I’ve recently discovered a rather nifty little project called Confidant Mail, which addresses a number of the problems we’re facing with data retention in a very nifty way. Furthermore, it achieves what so many people always thought might be impossible: providing GPG encryption in a user friendly form (well, potentially so, the UI still needs some work and, ideally, improved API and wrappers for people to make or modify their own). Anyway, I’ve invited its developer/inventor to pop by and give us a little run down on what it involves.

I will say that it’s not ready for the general public yet, but it is one of the most impressive implementations of a secure alternative to SMTP I’ve seen in years. I also think that with a bit of work on an API and user interface options it could certainly be ready for a major push within 12 months (i.e. before most or all ISPs implement the craziness from Canberra).

Hello, this is Mike, author of Confidant Mail. Confidant Mail is a new email protocol, not based on SMTP. It lets you send attachments of unlimited length (over 4 GB has been tested and works), and automatically encrypts and signs all your messages.

You can use your existing email address, and Confidant Mail puts a key identifier at the end so you can be sure you are talking to the right person. My key identifier is d2b89e6f95e72e26e0c917d02d1847dfecfcd0c2.
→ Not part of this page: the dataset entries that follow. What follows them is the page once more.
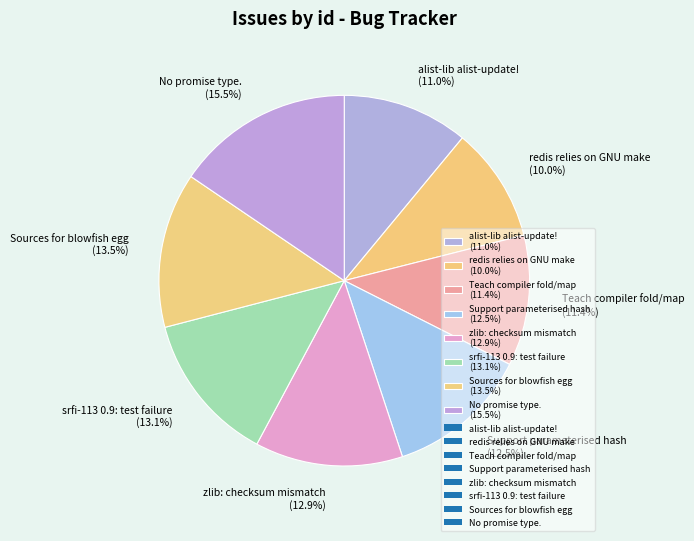

What percentage do Sources for blowfish egg (13.5%) and alist-lib alist-update! (11.0%) together represent?

24.5%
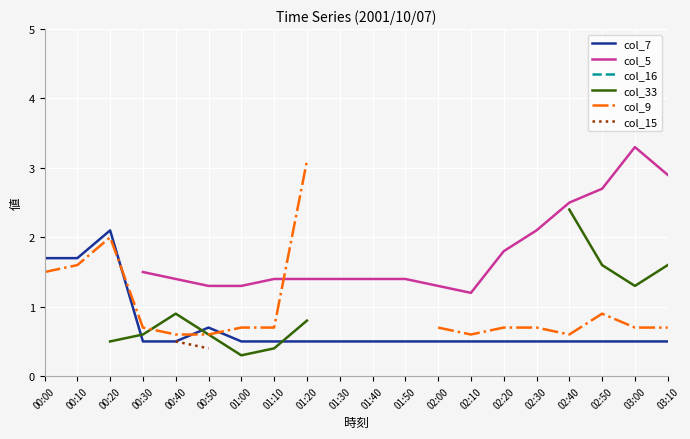

Which series changed the most between 02:00 and 03:10?

col_5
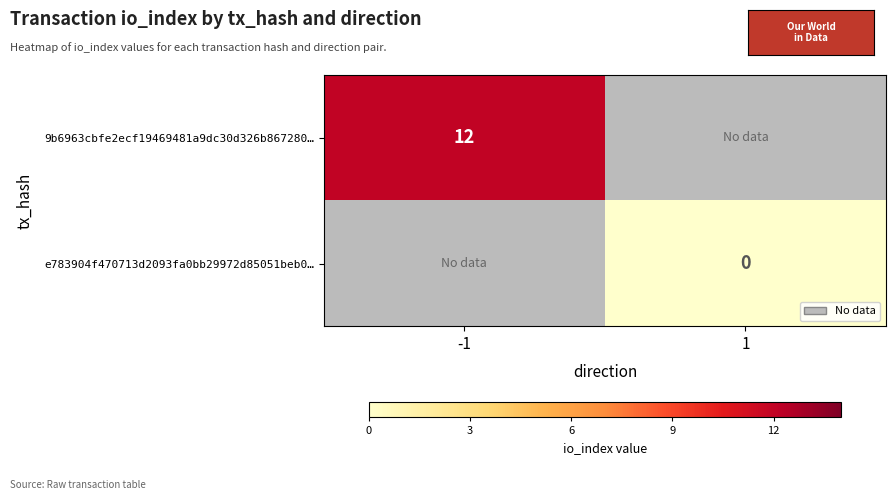

Is it true that 9b6963cbfe2ecf19469481a9dc30d326b867280… equals 8 at -1?

False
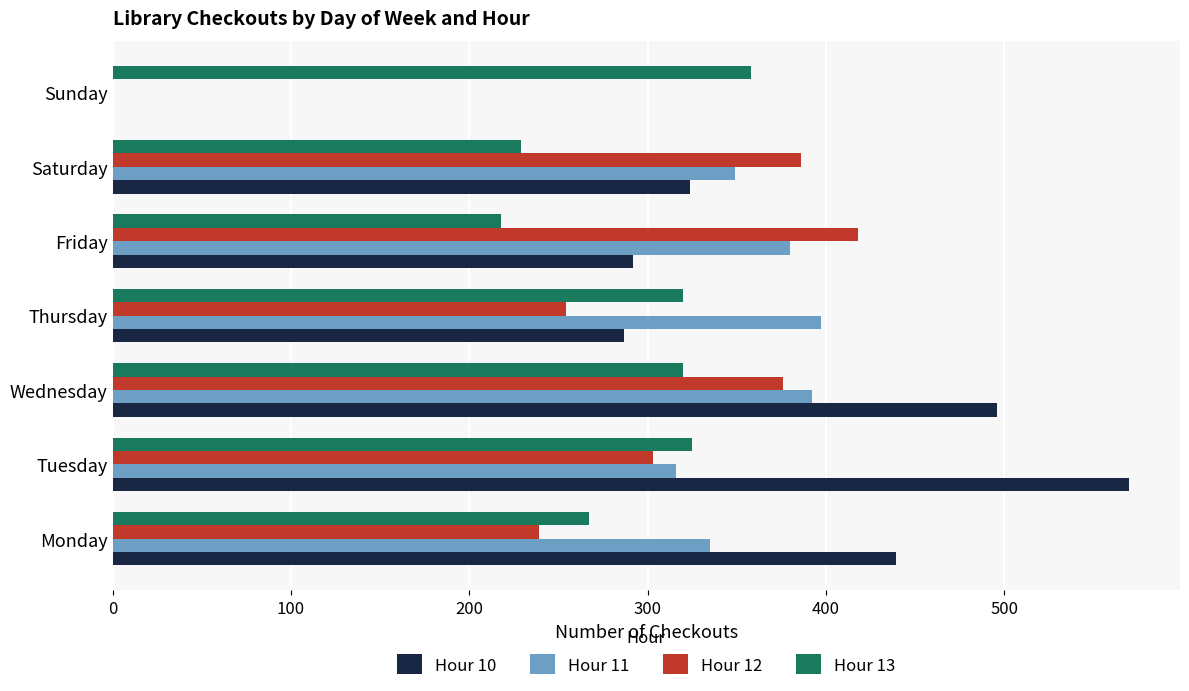

The Hour 11 series shows 397 at Thursday. True or false?

True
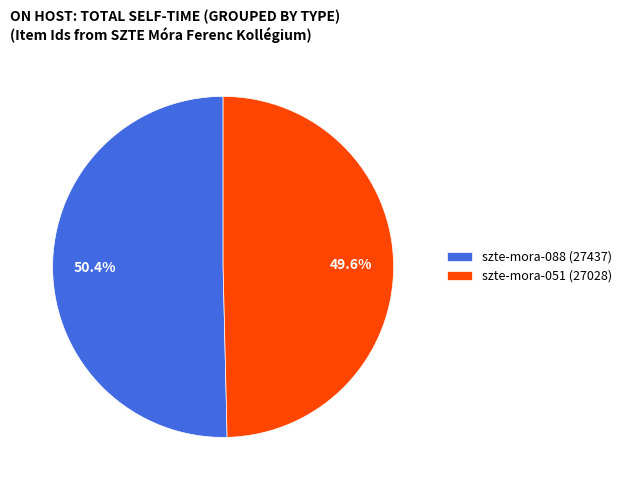

Approximately how many times larger is the value at szte-mora-051 (27028) compared to szte-mora-088 (27437)?

1.0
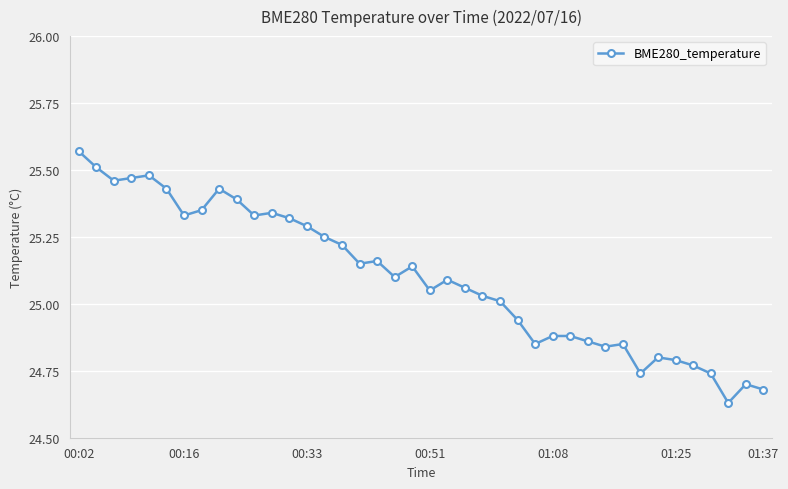

Is this an area chart (filled region under the line)?

No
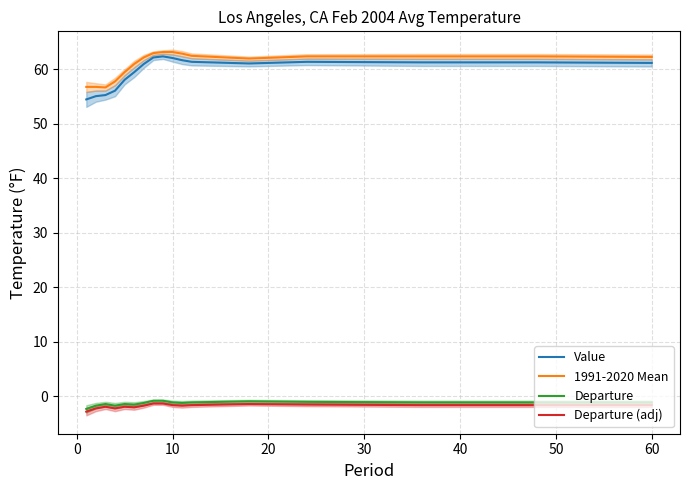

True or false: 1991-2020 Mean and Departure intersect in this chart.

False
The UI is not as fancy as Gmail or Thunderbird, but it’s functional for sending and receiving messages. The setup is automated, so you do not have to type in any server addresses or ports. There are servers available for anyone who wants to try it out. Windows, Mac, and Linux clients are available.

Is this new protocol documented? I tried looking through your documentation but couldn’t find details on the protocol (as opposed to the software).

Please take this discussion to a new thread. “Reply as a linked Topic” appears on the right every reply when you hover over it, so please do use that feature.